Shallow water can make for some of the best underwater natural experiences. Light diminishes as we descend — where the light is, so there are the colors. Staying shallow often rewards us with sights we wouldn’t see further down, including much more colorful corals, different species of fish and a more radiant and light-filled environment.

More Bottom Time

It’s a cliché, and it’s true: practice makes perfect. Both in my own skill set — and in that of others — completing lengthy dives allows us to become fully relaxed and in tune with the underwater world. And the bottom time required for this comfort level means participating in shallow dives. While I would never advocate a “more is more” attitude when it comes to dive durations, sometimes it is nice to have all the time in the world on a dive.
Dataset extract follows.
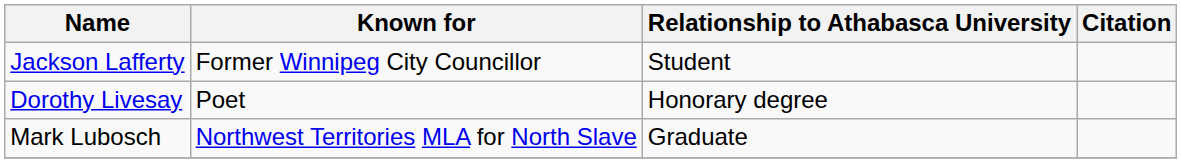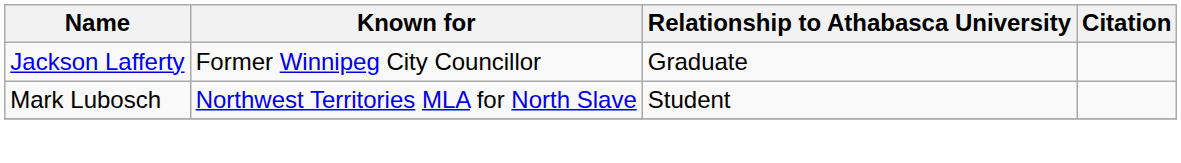Jackson Lafferty | Relationship to Athabasca University: Student -> Graduate
- row: Dorothy Livesay | Poet | Honorary degree
Mark Lubosch | Relationship to Athabasca University: Graduate -> Student
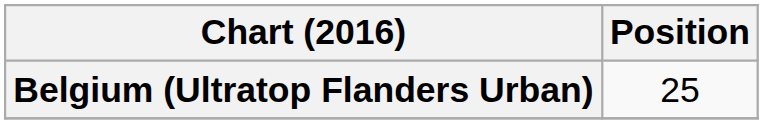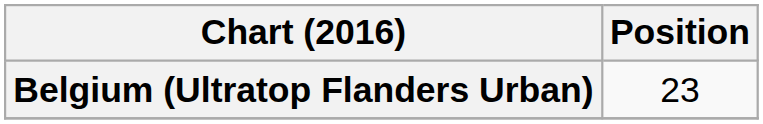Belgium (Ultratop Flanders Urban) | Position: 25 -> 23
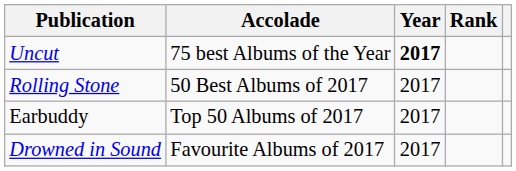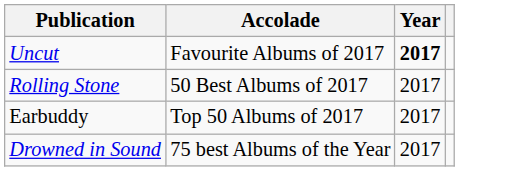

Shallow Dives Make for Great for Night and Winter Dives

For those of us who do not live in the tropics a good portion of our year is quite cold, and darkness falls early. So if we want to dive year round, many of our dives will necessarily be night dives in cold water. And shallow dives are good for those circumstances, as the deeper we go, the colder we will get. And when temperatures start in the low 40s, you don’t want to get that much lower. So a shallow, shore dive in a familiar location is a great option — and quite a challenging one — in the midst of a dark, winter night. But it also has rewards, such as gin-clear water, sluggish fish that allow you to get much closer than in the daytime, and a range of animals you’d normally not see in warmer waters.

I am a strong believer that shallow dives should be a part of any well-rounded diver’s recurring program. Of course, deep dives have their merits, too, both as pleasure dives and for the training and experience they provide. But make sure you add in a few shallow dives from time to time, and experience more of the aquatic world has to offer close to the surface.